- [ENTRIES SHOWN]:

════════

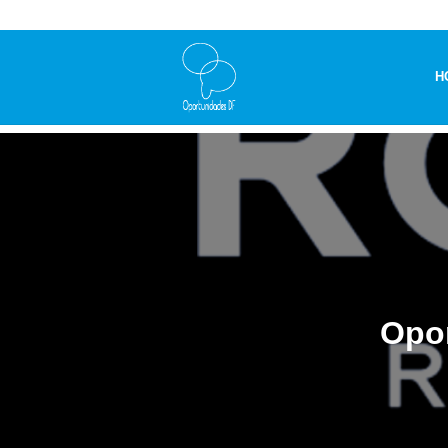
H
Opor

════════

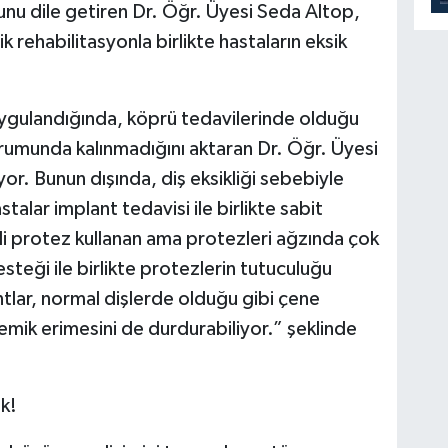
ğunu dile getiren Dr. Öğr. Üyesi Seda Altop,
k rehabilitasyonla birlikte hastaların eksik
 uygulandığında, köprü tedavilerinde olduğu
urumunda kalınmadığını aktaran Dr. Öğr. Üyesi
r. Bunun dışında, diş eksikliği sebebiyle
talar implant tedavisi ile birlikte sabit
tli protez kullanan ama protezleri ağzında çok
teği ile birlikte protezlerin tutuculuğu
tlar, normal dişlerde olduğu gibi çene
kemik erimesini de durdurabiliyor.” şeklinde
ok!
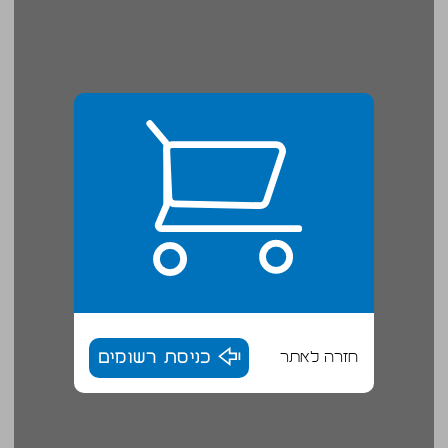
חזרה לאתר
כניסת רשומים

════════

- [ASSIGNED TASK]: In the listing above, find the line with "urumunda kalınmadığını aktaran Dr. Öğr. Üyesi" and output every line through the one with "כניסת רשומים", exactly, without the pictures.

- [RESPONSE TO THIS EXERCISE]:
urumunda kalınmadığını aktaran Dr. Öğr. Üyesi
r. Bunun dışında, diş eksikliği sebebiyle
talar implant tedavisi ile birlikte sabit
tli protez kullanan ama protezleri ağzında çok
teği ile birlikte protezlerin tutuculuğu
tlar, normal dişlerde olduğu gibi çene
kemik erimesini de durdurabiliyor.” şeklinde
ok!
חזרה לאתר
כניסת רשומים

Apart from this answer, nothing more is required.